Gismondo: «Il vaiolo delle scimmie non è grave, ma va arginato»

Anche per Maria Rita Gismondo «i casi di vaiolo delle scimmie probabilmente aumenteranno perché purtroppo, malgrado il contact tracing per la ricerca dei contatti stretti delle persone contagiate, alcuni possono sfuggire e continuare a infettare». E sebbene sia opportuno «ribadire che si tratta di una malattia non grave», il Monkeypox è comunque un virus che «sicuramente bisogna arginare, contenere nel tempo più breve possibile, come è giusto fare per qualsiasi malattia infettiva».

Il Nobel Semenza: «Ci sono i vaccini, stiamo tranquilli»

Secondo Gismondo, dunque, «la cosa importante è dare il giusto significato all’aumento possibile dei casi», che comunque «non deve destare un allarme particolare», considerate le caratteristiche autolimitanti della malattia. È essenziale, però, «informare, informare, informare sulle modalità di trasmissione e ovviamente stare all’erta per cercare di intercettare tutti i contatti che possono essere a rischio». È stato poi il premio Nobel per la medicina del 2019, Gregg Semenza, a margine di un convegno a Roma, a sottolineare l’importanza dei vaccini.
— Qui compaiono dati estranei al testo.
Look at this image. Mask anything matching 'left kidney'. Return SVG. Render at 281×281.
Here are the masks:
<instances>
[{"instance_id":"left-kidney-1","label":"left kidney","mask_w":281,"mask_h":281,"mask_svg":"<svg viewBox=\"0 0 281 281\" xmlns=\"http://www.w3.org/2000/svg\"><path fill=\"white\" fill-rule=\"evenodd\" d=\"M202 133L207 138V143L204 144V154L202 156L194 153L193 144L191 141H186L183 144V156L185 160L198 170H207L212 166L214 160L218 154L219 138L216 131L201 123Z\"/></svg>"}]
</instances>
Fra gli anziani potrebbe esserci una parte di popolazione che ancora gode dell’immunità acquisita quando ancora si somministrava il siero anti-vaiolo, i giovani invece possono contare sul fatto che quel siero già esista e «può essere utilizzato, se servirà». Dunque, «possiamo stare tranquilli», perché «la protezione indotta dai vaccini contro il vaiolo allora ci proteggerà anche oggi».

Lo studio Usa diffuso e poi ritirato: dati inesatti

Anche all’interno della stessa comunità scientifica, però, non manca qualche scivolone, come quello denunciato sui suoi social dal biologo Enrico Bucci, docente negli Usa alla Temple University di Philadelphia sui suoi social. Bucci, infatti, ha riferito il caso di uno studio americano diffuso e poi ritirato dagli stessi autori perché basato su dati troppo esigui e, quindi, non attendibili. La ricerca, poi ritirata, condotta dagli esperti di Harvard e del Mit, «stimava un Rt per l’attuale variante come compreso fra 1,15 e 1,26, quindi in un intervallo che indicherebbe una potenziale propagazione complessiva».

«Ancora una volta – ha commentato Bucci – la pubblicazione era stata rilasciata di fretta, senza i dovuti controlli, ed è stata pertanto ritirata dagli autori, per via di un risultato erroneo, basato su troppi pochi dati (107 casi confermati e 81 sospetti, sparsi ovunque nel mondo) e comunque sull’applicazione di modelli a vanvera». «Ecco perché – ha aggiunto il biologo – bisogna procedere con cautela ed ecco perché ho scelto di non pubblicare ogni giorno le ultime novità, ma di prendermi il tempo necessario per l’analisi di cose importanti, se ve ne sono».